▸ **Prompt**: Transcribe these records exactly, dropping every picture.

══ Record set ══

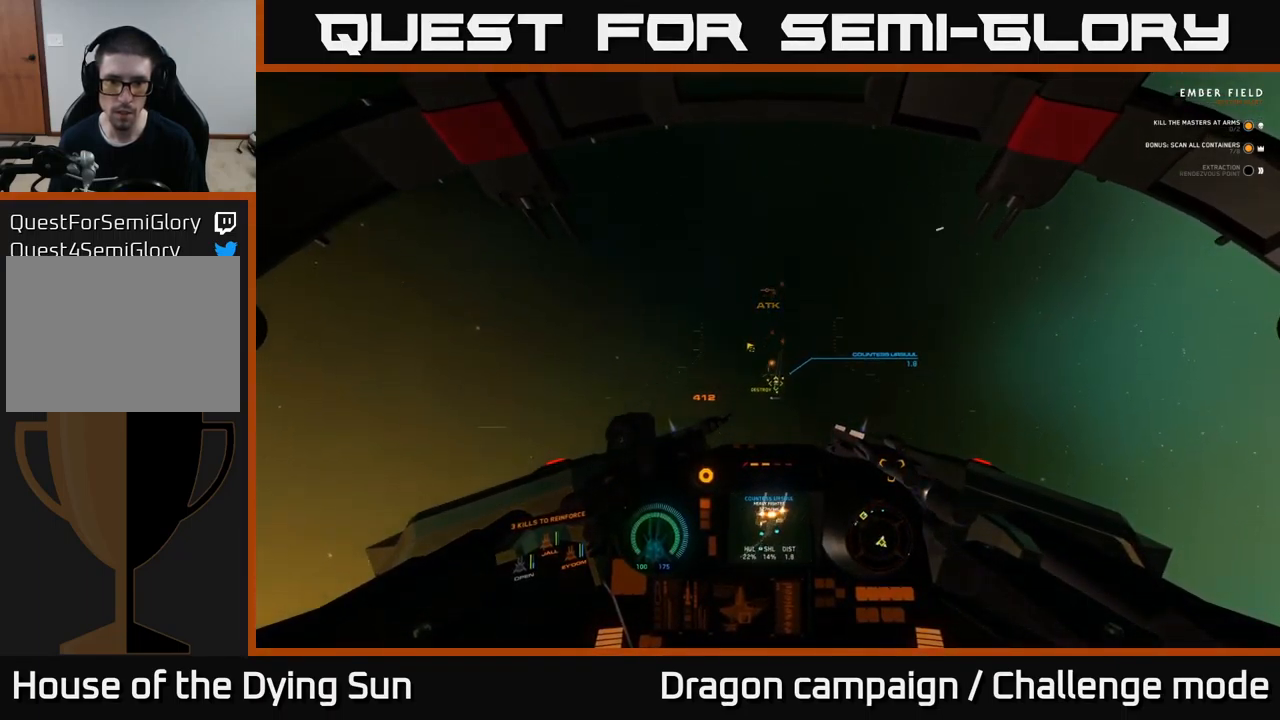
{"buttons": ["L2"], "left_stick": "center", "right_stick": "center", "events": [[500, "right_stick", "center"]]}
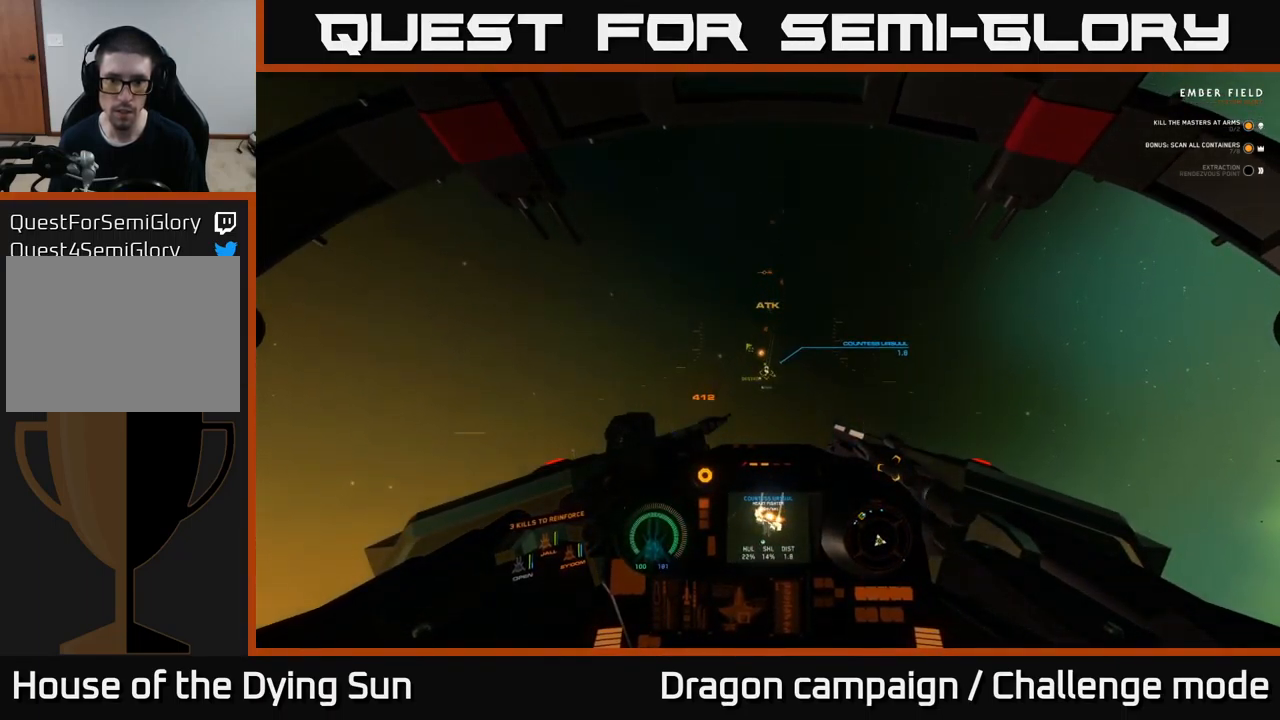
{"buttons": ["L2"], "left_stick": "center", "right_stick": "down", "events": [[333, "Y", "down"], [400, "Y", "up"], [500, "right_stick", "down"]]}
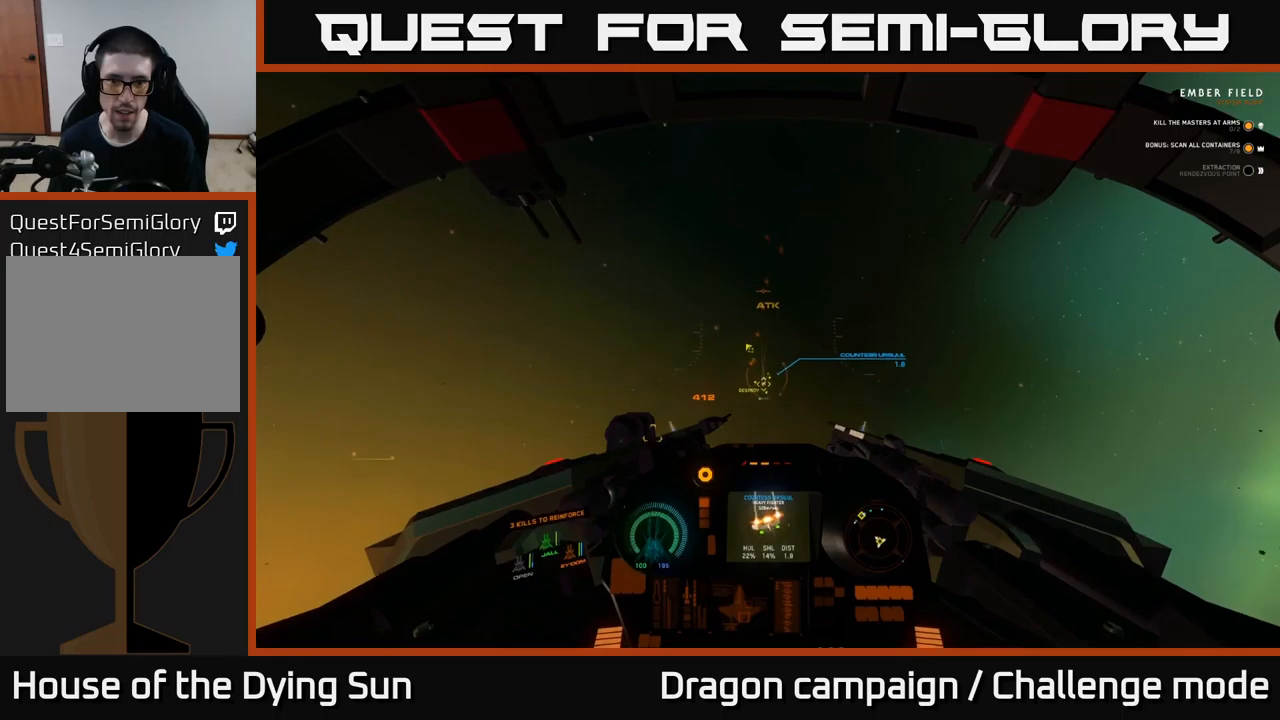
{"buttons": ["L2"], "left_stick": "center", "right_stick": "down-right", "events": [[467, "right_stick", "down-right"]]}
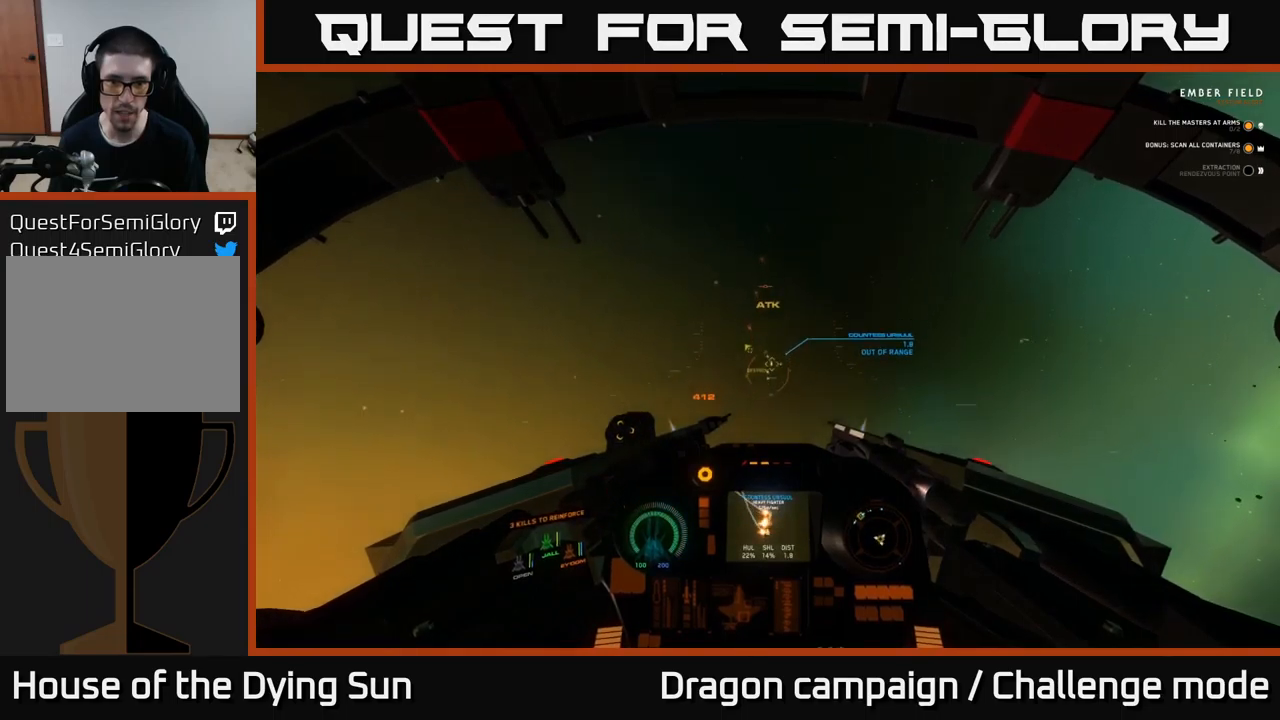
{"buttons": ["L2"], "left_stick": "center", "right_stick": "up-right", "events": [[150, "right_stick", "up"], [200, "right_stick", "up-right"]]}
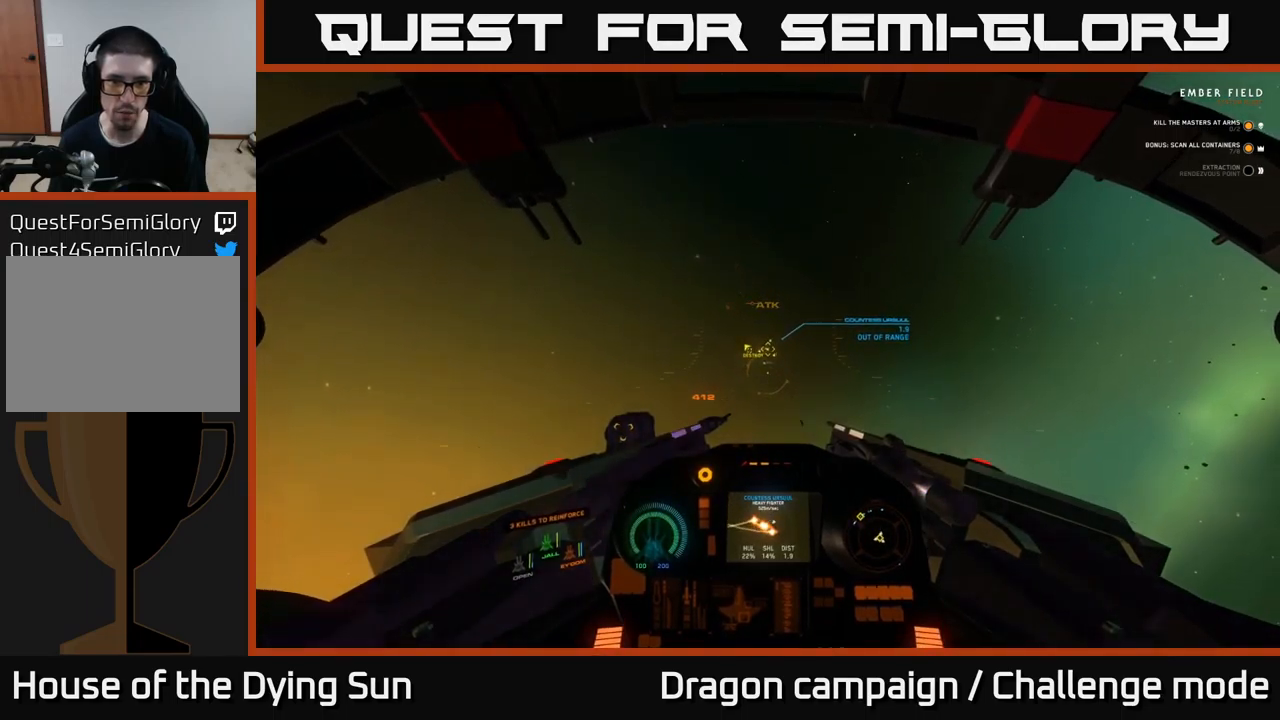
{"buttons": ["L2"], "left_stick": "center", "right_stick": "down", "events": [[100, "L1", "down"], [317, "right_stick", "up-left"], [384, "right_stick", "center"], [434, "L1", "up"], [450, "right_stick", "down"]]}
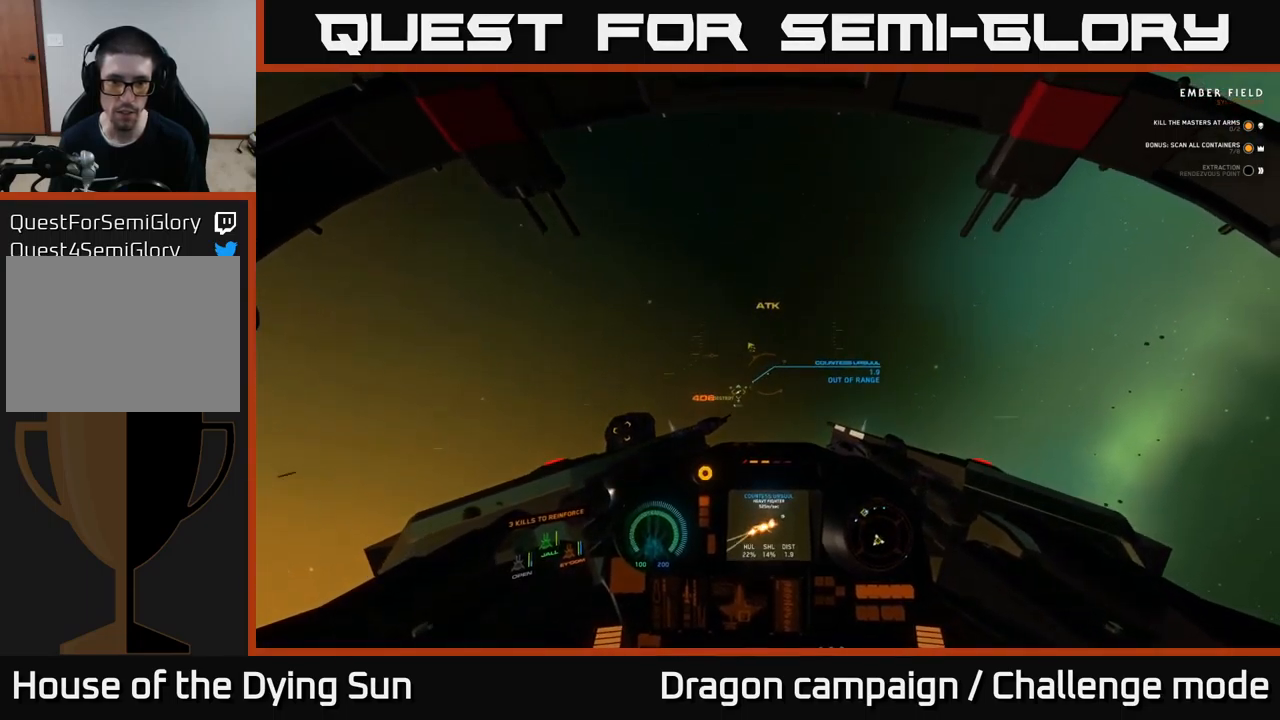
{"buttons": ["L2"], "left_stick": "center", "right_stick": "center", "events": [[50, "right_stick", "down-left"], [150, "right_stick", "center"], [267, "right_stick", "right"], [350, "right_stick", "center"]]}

═══

▸ **Answer for this exercise**:
{"buttons": ["L2"], "left_stick": "center", "right_stick": "center", "events": [[500, "right_stick", "center"]]}
{"buttons": ["L2"], "left_stick": "center", "right_stick": "down", "events": [[333, "Y", "down"], [400, "Y", "up"], [500, "right_stick", "down"]]}
{"buttons": ["L2"], "left_stick": "center", "right_stick": "down-right", "events": [[467, "right_stick", "down-right"]]}
{"buttons": ["L2"], "left_stick": "center", "right_stick": "up-right", "events": [[150, "right_stick", "up"], [200, "right_stick", "up-right"]]}
{"buttons": ["L2"], "left_stick": "center", "right_stick": "down", "events": [[100, "L1", "down"], [317, "right_stick", "up-left"], [384, "right_stick", "center"], [434, "L1", "up"], [450, "right_stick", "down"]]}
{"buttons": ["L2"], "left_stick": "center", "right_stick": "center", "events": [[50, "right_stick", "down-left"], [150, "right_stick", "center"], [267, "right_stick", "right"], [350, "right_stick", "center"]]}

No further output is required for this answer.